Represent Gqubule’s reasoning using the AD’-PC model from chapter 7:
2.1 The Covid-19 lockdown as a supply shock only. (6)
2.2 His monetary policy proposals. (6)
2.3 His proposals for what to do when too much money is created.
The Covid-19 lockdown as a supply shock only. (6)
The above image shows the effect of the shifts on the AD-AS curve on the Phillips curve.
Due to the effect of the Covid-19, the supply in the economy decreased this caused the supply curve on the AD-AS to shift to the left hence increasing the equilibrium prices in the market.
The effect of this causes the short run Phillips Curve to shift to the right( or upwards depending on how you view it)
This causes an increase in the inflation rate but the rate of unemployment remains the same as shown below in the image
Monetary Policy Proposals
Gqubule proposes that the government should have no say on how much money should be created but it should be determined by thorough market analysis of the economy's productive capacity.

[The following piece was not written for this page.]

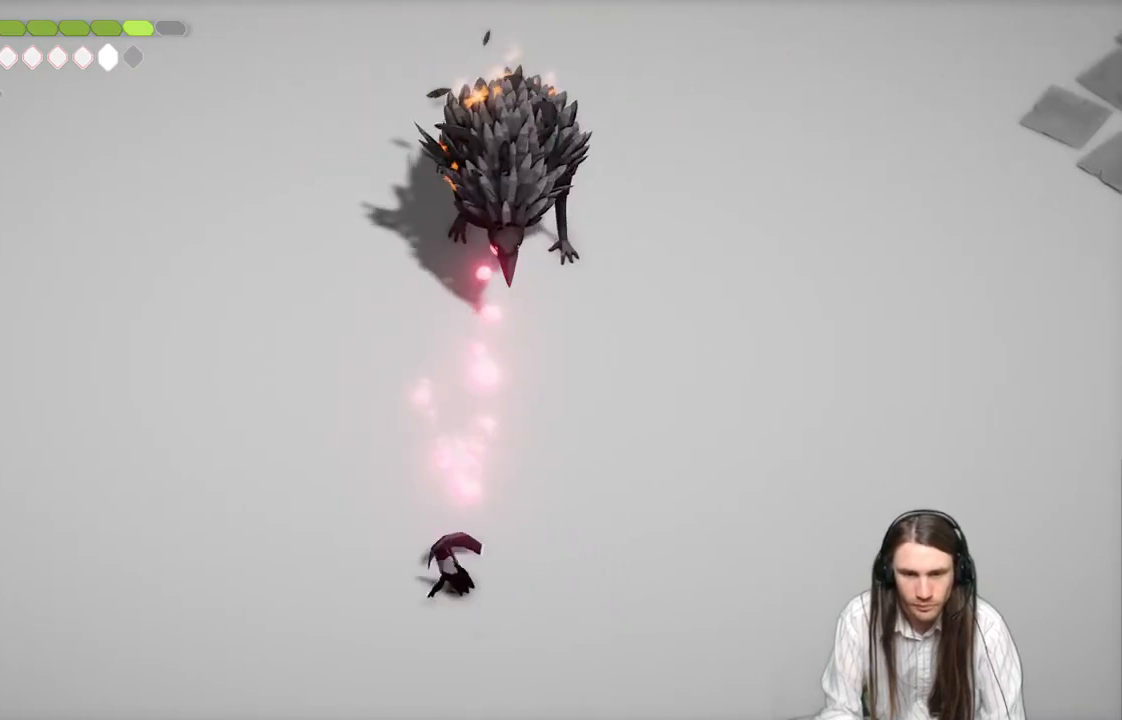
{"buttons": [], "left_stick": "down-left", "right_stick": "center", "events": []}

Going by this proposal the analysis of aggregate demand and aggregate supply and how it impacts the Phillips curve, we can use the information in the image below;
In this image, when there is negative demand shock, the AD shifts to the left causing a lower output and price level. This indicates an increase in the level of unemployment and thus there is movement to the right upto point 2 on the Phillips curve.Here inflation rate reduces but unemployment increases.

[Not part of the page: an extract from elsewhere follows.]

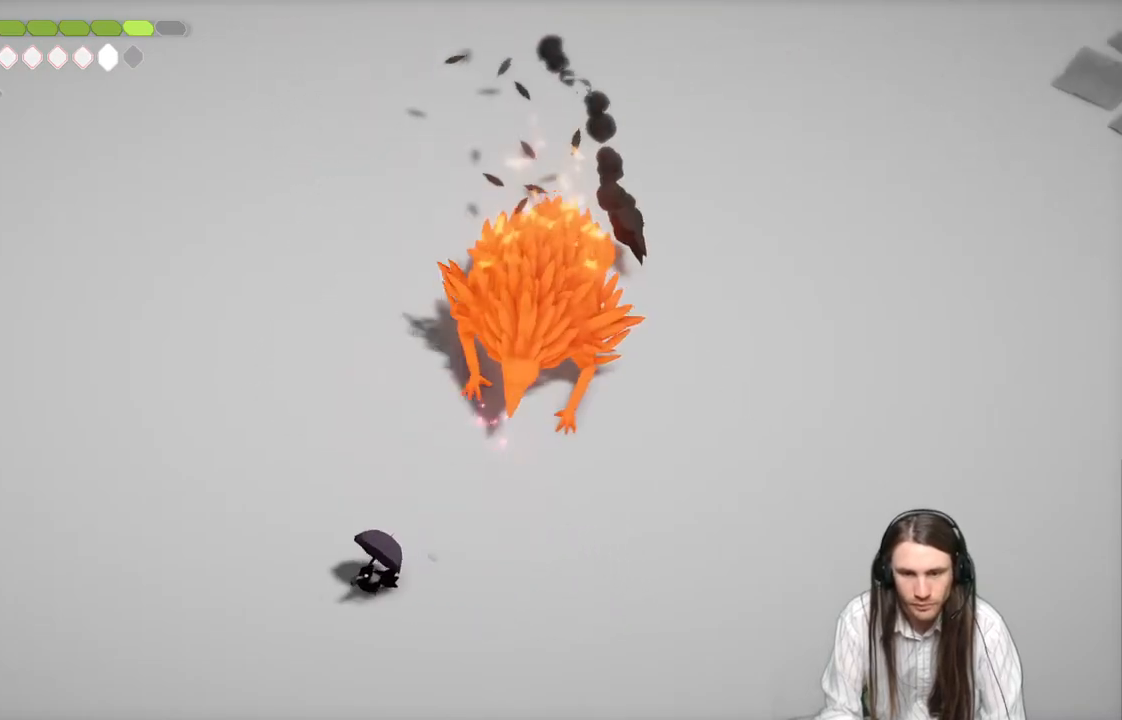
{"buttons": [], "left_stick": "up", "right_stick": "center", "events": [[100, "left_stick", "left"], [150, "B", "down"], [367, "left_stick", "up-left"], [417, "B", "up"], [500, "left_stick", "up"]]}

In the contrary when there is a positive demand shock unemployment decreases but inflation increases.
A decrease in supply causes the rate of unemployment to remain the same but the inflation rate sky rockets.
An increase in supply will cause a decrease in the inflation rate at the same rate of unemployment in the short run.
His proposals for what to do when too much money is created.
According to his proposals the extra money created should be invested in the real economy and not in the financial markets.
Traditional fiscal and monetary policy should be used to control inflation.